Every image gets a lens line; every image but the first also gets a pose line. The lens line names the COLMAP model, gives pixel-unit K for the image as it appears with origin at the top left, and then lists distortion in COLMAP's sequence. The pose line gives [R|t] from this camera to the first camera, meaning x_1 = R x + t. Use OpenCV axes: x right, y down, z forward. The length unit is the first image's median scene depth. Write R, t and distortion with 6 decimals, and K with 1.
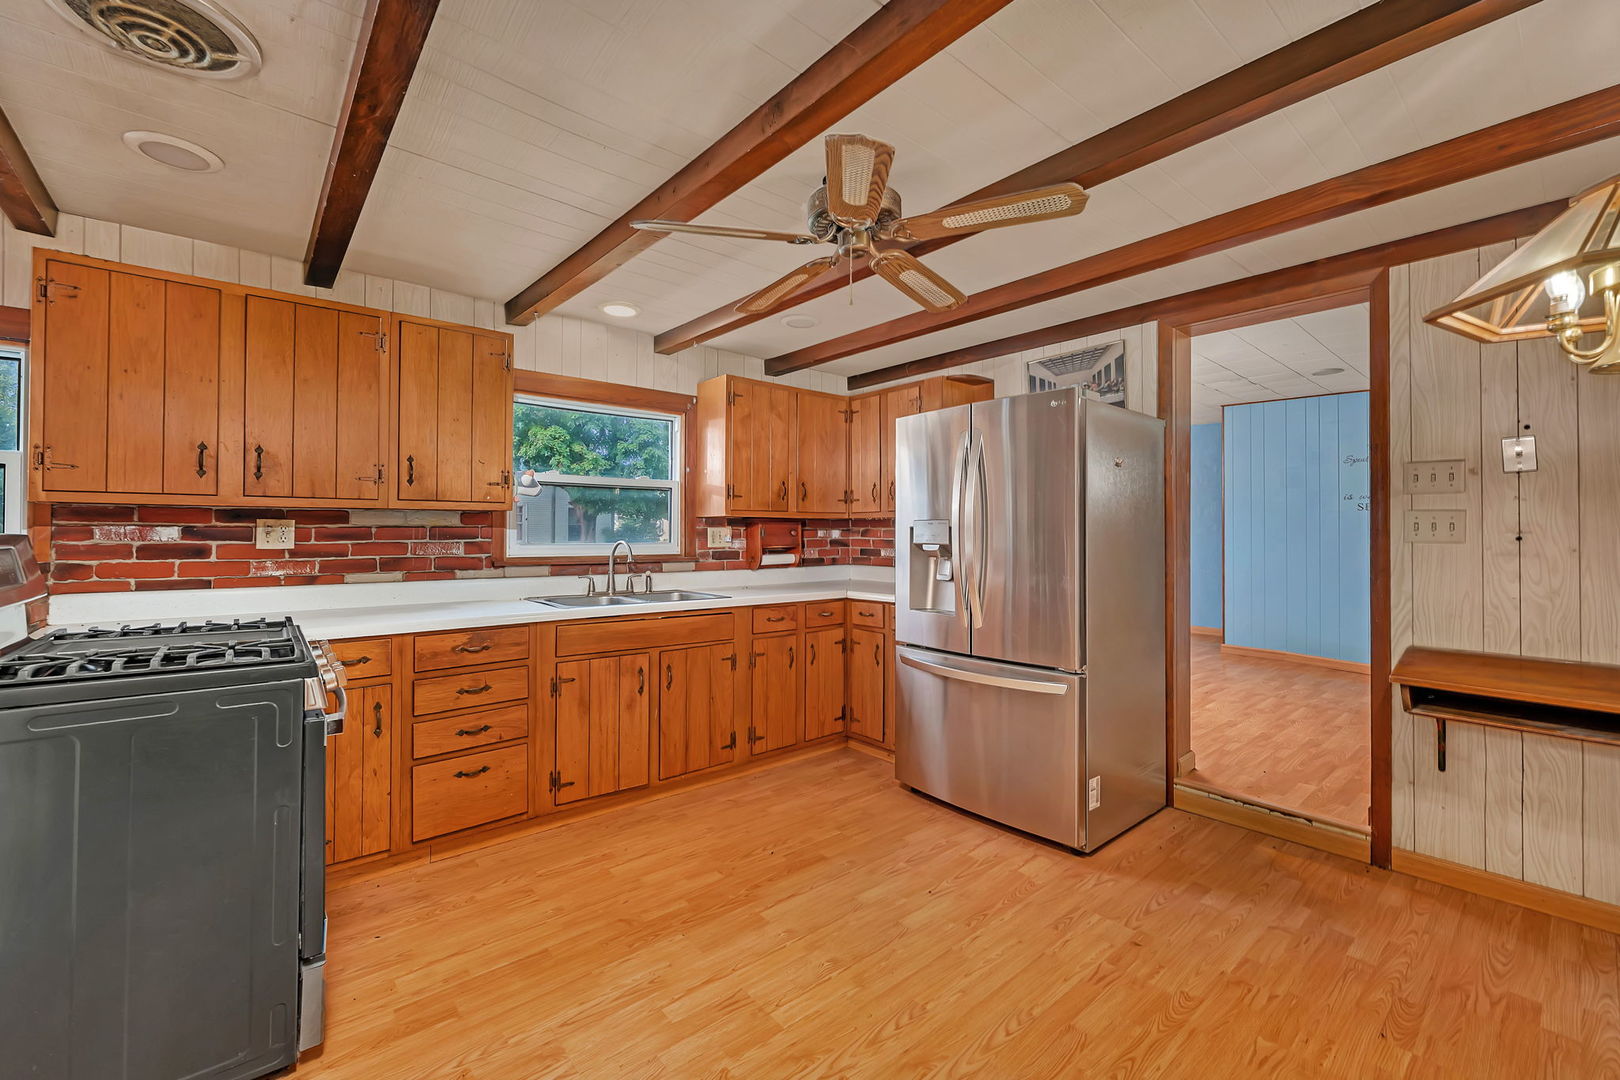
lens RADIAL K [[669.5, 0, 798.2], [0, 669.5, 528.0], [0, 0, 1]] dist [-0.003389, -0.000088]
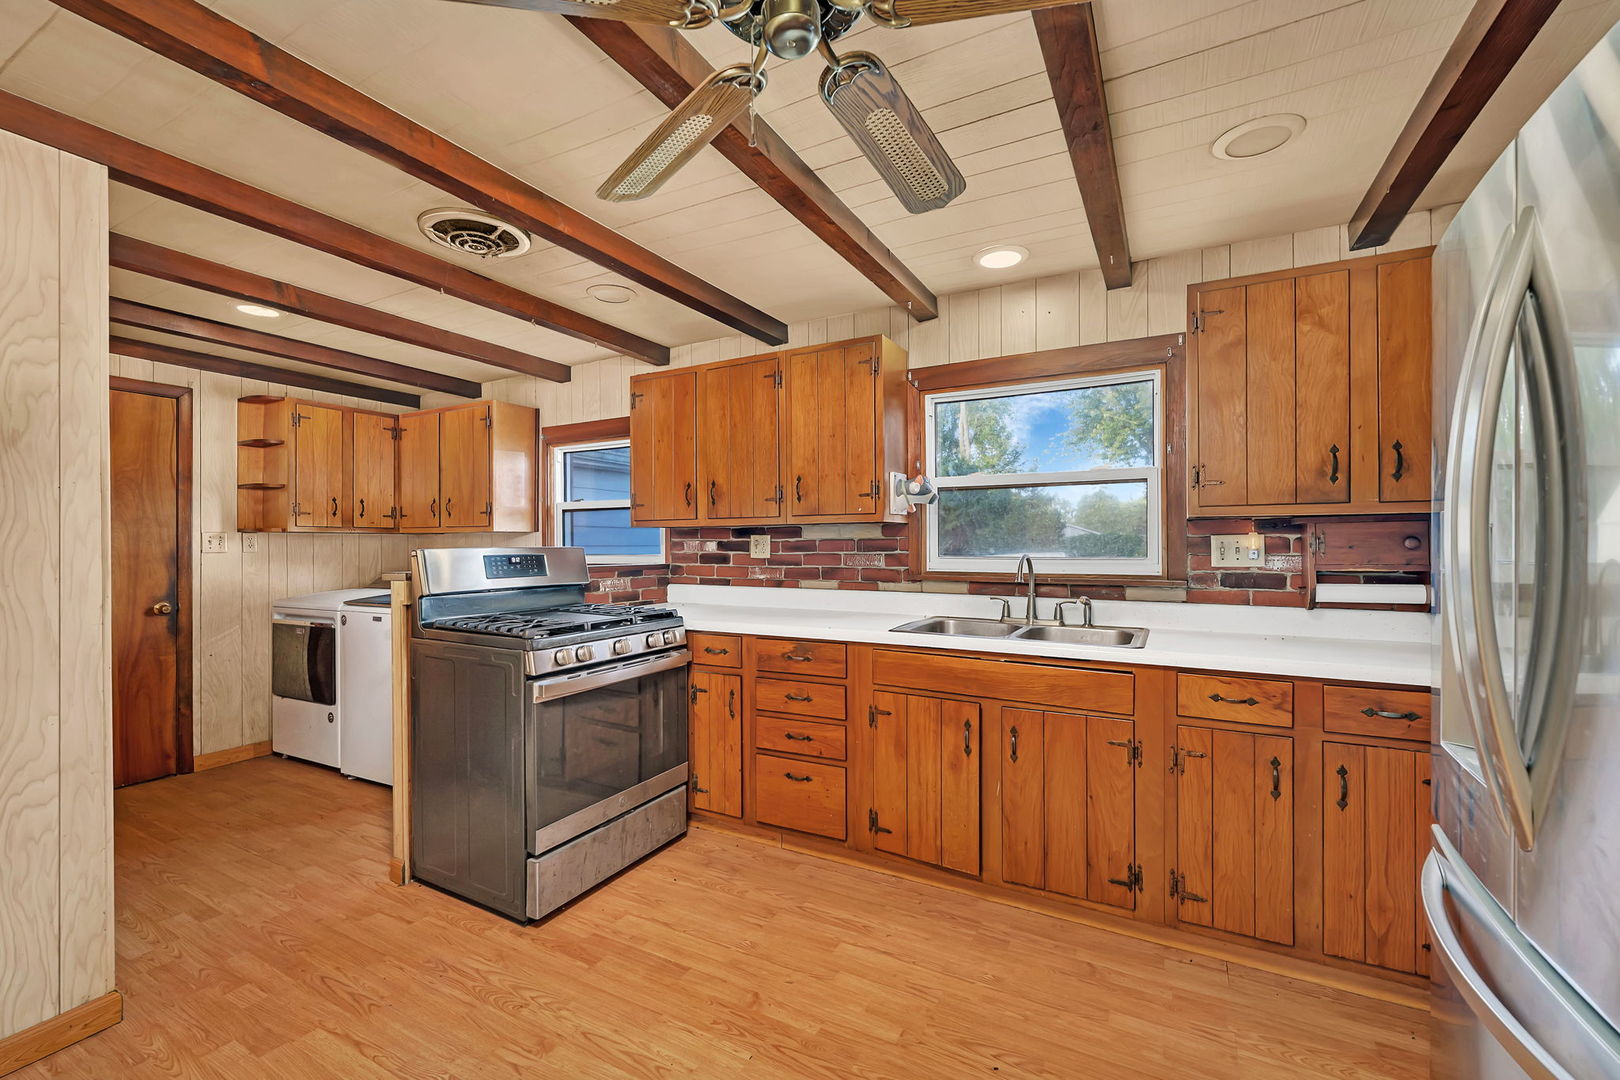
lens RADIAL K [[669.5, 0, 806.4], [0, 669.5, 547.6], [0, 0, 1]] dist [-0.003389, -0.000088]
pose [[0.368468, 0.001318, -0.929640, 0.425080], [0.009885, 0.999937, 0.005335, 0.005033], [0.929588, -0.011156, 0.368431, 0.569508]]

........

§ TASK DESCRIPTION: Leave the pictures out. Otherwise, output the listing above exactly.

§ EXERCISE SOLUTION:
Every image gets a lens line; every image but the first also gets a pose line. The lens line names the COLMAP model, gives pixel-unit K for the image as it appears with origin at the top left, and then lists distortion in COLMAP's sequence. The pose line gives [R|t] from this camera to the first camera, meaning x_1 = R x + t. Use OpenCV axes: x right, y down, z forward. The length unit is the first image's median scene depth. Write R, t and distortion with 6 decimals, and K with 1.
lens RADIAL K [[669.5, 0, 798.2], [0, 669.5, 528.0], [0, 0, 1]] dist [-0.003389, -0.000088]
lens RADIAL K [[669.5, 0, 806.4], [0, 669.5, 547.6], [0, 0, 1]] dist [-0.003389, -0.000088]
pose [[0.368468, 0.001318, -0.929640, 0.425080], [0.009885, 0.999937, 0.005335, 0.005033], [0.929588, -0.011156, 0.368431, 0.569508]]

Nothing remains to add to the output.